23 Novembre 2016, 17:41
2 min di lettura
PALERMO – Pasquale Di Salvo aveva la benedizione dell’anziano capomafia di Bagheria, Pino Scaduto. Che del neo pentito diceva: “Dignità ne ha trentatremila volte più di lui”, e cioè di qualcuno che a Di Salvo rimproverava il ‘peccato originale’ di avere indossato la divisa.
Il nuovo collaboratore di giustizia era stato un poliziotto e aveva lavorato nella scorta di Giovanni Falcone. “Una disgrazia”, la definiva Scaduto durante un colloquio intercettato in carcere, ma “dopo se n’è accorto e si è spogliato… è onesto al cento per cento questo te lo posso dire io…”. . Un altro pentito del clan bagherese, Salvatore Sollima, era tra quelli che mal digerivano il passato in divisa di Di Salvo. E lo aveva detto a Giampiero Pitarresi, in carcere con l’accusa di essere stato l’ultimo reggente della mafia di Bagheria: “Faceva la scorta a Falcone… come fa Testa a mettersi a una persona del genere accanto”.

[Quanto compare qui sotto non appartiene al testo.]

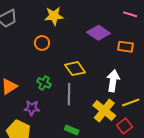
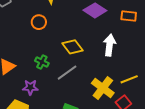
orange rectangle: (126, 47) -> (129, 16), moved
white arrow: (113, 81) -> (110, 45), moved
gray line: (69, 94) -> (67, 73), turned 55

Di Salvo si era fatto ben volere. Era un semplice soldato, alle dipendenze del capo decina Carmelo D’Amico e del capo famiglia Nicolò Testa, ma con mansioni delicate, come le comunicazioni fra gli affiliati e le estorsioni ai danni dei commercianti. In cuor suo, e in gran segreto, il neo pentito sperava di fare il salto di qualità. Quando si sparse la notizia di una possibile scarcerazione di Scaduto era pronto ad affiancare il suo vecchio capo per mettere alla porta coloro che avevano gestito il territorio in maniera morbida.
E così se da un lato la notizia del pentimento di Sollima, siamo nell’aprile del 2015, era stata accolta con paura per le possibili conseguenze; dall’altro, era stata vista come l’occasione per un repulisti generale. Una cosa è certa, Di Salvo ha più volte dato dimostrazione di avere ricevuto la soffiate degli imminenti blitz. Per ultimo quello in cui lui stesso sarebbe stato arrestato: “… per ora sono un po’ messo in disparte, perché ho un brutto presentimento… sto aspettando questa risposta dell’Albania, perché se arriva, così mi allontano un poco… perché per ora sono puntati tutti su di me… io per loro sono stato una sorpresa… minchia sono accaniti come i cornuti”.
Cosa può raccontare Di Salvo che gli investigatori ancora non conoscono? Innanzitutto gli interessi di Cosa nostra nell’affare dei rifiuti. Dal pizzo imposto alle imprese che lavorano per conto dei Comuni in provincia di Palermo alle infiltrazioni nelle commesse. E poi conosce i segreti dei clan di Bagheria e Porta Nuova. C’era anche lui ad un summit convocato quando si seppe del blitz di dicembre. “Tutti quelli di Villabate…. picciotti di Palermo, di Ficarazzi… da tutte le parti” sarebbero finiti in carcere. E così, per correre ai ripari, i clan convocarono una riunione. Qualcuno, che Di Salvo citava con il solo nome di battesimo “Gregorio”, aveva ottenuto “carta bianca… in assenza di loro poteva fare tutto quello che ci pareva e piaceva…e quello tutte cose ha fatto…”.